Consider for a moment the following statistics. The market value of all ISA funds as at April 2017 was £585 billion. Cash ISAs represent 46% of that figure or £269 billion. A Cash ISA earns about 1% on average and the rate of inflation is currently running at 2.8% per annum. So for the privilege of enjoying a negative real return of 1.8% an ISA holder is enjoying tax free savings. Well what a bargain that is. And who gets to enjoy all that lovely cheap Cash ISA money? Ah yes, the banks. The problem is that because of their own Balance Sheet constraints, the banks don’t want much exposure to residential development, so that money is of little benefit in solving the problem here.

Then consider for a moment the Self-Invested Personal Pension (SIPP) market. There’s £100 billion tied up in that tax-free ‘product’ and nearly 1 million people own a SIPP. Fifty-year-old SIPP investors have 35% of the value of their pot (60 year olds have 50%) tied up in Fixed Interest products that pay returns below the rate of inflation. Saving for a comfortable retirement is really difficult for the average person. The search for respectable low-risk yields is constant and currently not achievable.

Imagine if you will, that just like in the old days, mutual Building Societies took in funds from savers and lent it to provide homes. The many-to-many model worked well for generations. What if there was a bit more joined up thinking out there that brought together Government, housebuilders and capital in a more constructive way? If we could unlock a small proportion of ISA cash and some SIPP cash, this could benefit all parties. The Government has already recognised that SME lending through Peer to Peer Innovative Finance ISAs (IFISA), is a way of bringing more funding into the nation’s small to medium-sized businesses, which includes SME housebuilders.

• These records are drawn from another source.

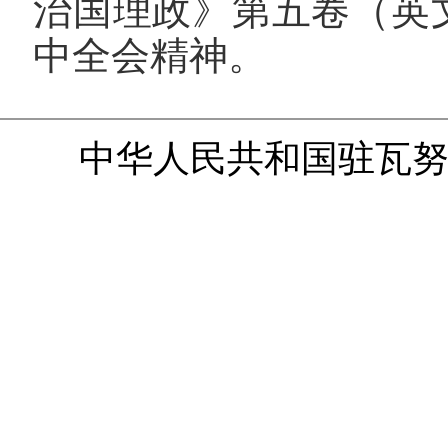
治国理政》第五卷（英
中全会精神。
中华人民共和国驻瓦努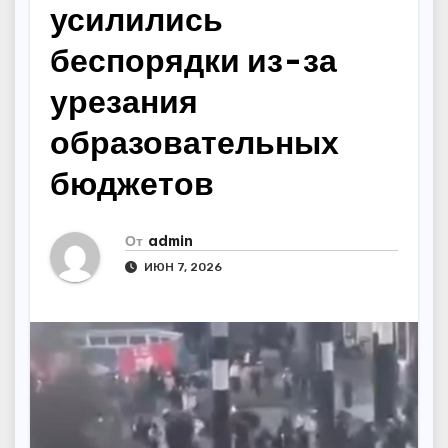
усилились
беспорядки из-за
урезания
образовательных
бюджетов
От
admin
ИЮН 7, 2026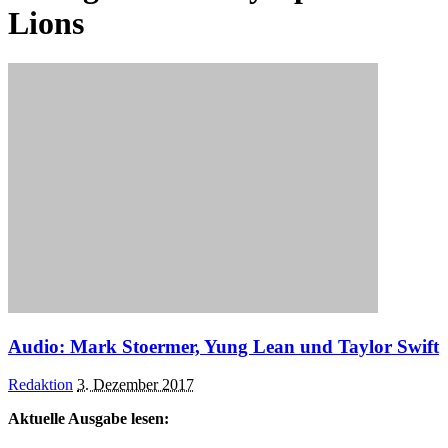
Lions
Audio: Mark Stoermer, Yung Lean und Taylor Swift
Posted
Redaktion
3. Dezember 2017
by
Aktuelle Ausgabe lesen: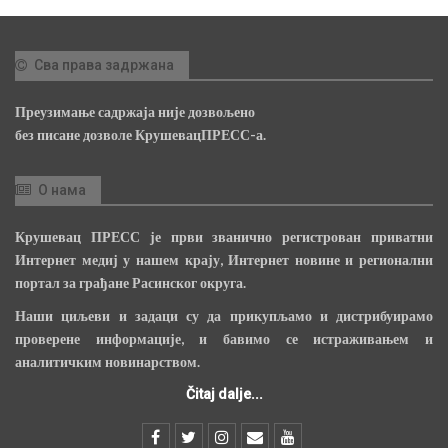
Сва права задржана
Преузимање садржаја није дозвољено
без писане дозволе КрушевацПРЕСС-а.
О нама
Крушевац ПРЕСС је први званично регистрован приватни
Интернет медиј у нашем крају, Интернет новине и регионални
портал за грађане Расинског округа.
Наши циљеви и задаци су да прикупљамо и дистрибуирамо
проверене информације, и бавимо се истраживањем и
аналитичким новинарством.
Čitaj dalje...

Is this risk free? No, it’s not but it represents lower volatility that Stock and Share ISAs and in areas where there is proven demand (and scarcity in many cases) for housing, the failure rate should be fairly low. A project that gets into difficulties would unlikely represent a total loss to investors. There would be a minimum of 30% cushion against any loss and investors could potentially be well diversified across multiple projects across the whole country, using managed IFISA products.

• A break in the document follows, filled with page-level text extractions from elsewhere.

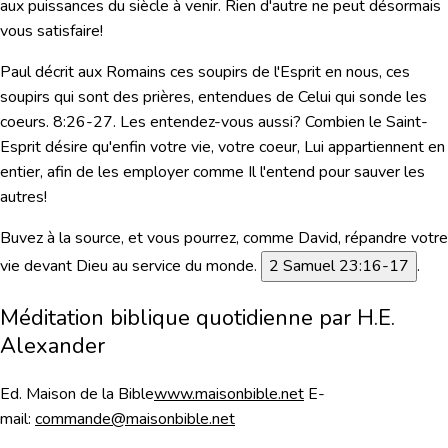
aux puissances du siècle à venir. Rien d'autre ne peut désormais
vous satisfaire!
Paul décrit aux Romains ces soupirs de l'Esprit en nous, ces
soupirs qui sont des prières, entendues de Celui qui sonde les
coeurs. 8:26-27. Les entendez-vous aussi? Combien le Saint-
Esprit désire qu'enfin votre vie, votre coeur, Lui appartiennent en
entier, afin de les employer comme Il l'entend pour sauver les
autres!
Buvez à la source, et vous pourrez, comme David, répandre votre
vie devant Dieu au service du monde.
2 Samuel 23:16-17
.
Méditation biblique quotidienne par H.E.
Alexander
Ed. Maison de la Bible
www.maisonbible.net
E-
mail:
commande@maisonbible.net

Once the completed homes had been delivered to a Local Authority or Housing Association, IFISAs could be used to provide long term funding of some of those homes, provided that the Government or Local Authority offered a suitable rental guarantee. Such a guarantee would protect investors but would not materially impact the Government’s/Local Authority’s overall commitments. And it would provide a low-risk, tax-free yield of say 4 or 5% to investors.

And as for SIPPs, there would need to be a rule change since SIPPs are currently precluded from lending against or investing in residential property. And would provide a respectable low-risk return to the retired or soon to retire SIPP holders.

I’m not suggesting that any investor group (ISA holder or SIPP pensioner) should put the whole of their savings pot into SME House Builder lending but 3% of the accumulated wealth of both pots (ISA and SIPP) would represent over £20billion of new tax-free lending capital to support this national endeavour and this capital could be recycled year on year. It seems to me to be a win-win for the nation, Government, housebuilders and savers. It doesn’t put new debt on the national Balance Sheet. It doesn’t unduly burden Local Authorities or reduce the tax take to the Exchequer. It creates the new homes the country urgently needs to avoid a threatening social catastrophe and brings new employment to all the industries associated with construction, equipment, materials, interiors, furnishings, professional services and design. I would welcome the opportunity to engage with the various agencies to bring this vision to fruition.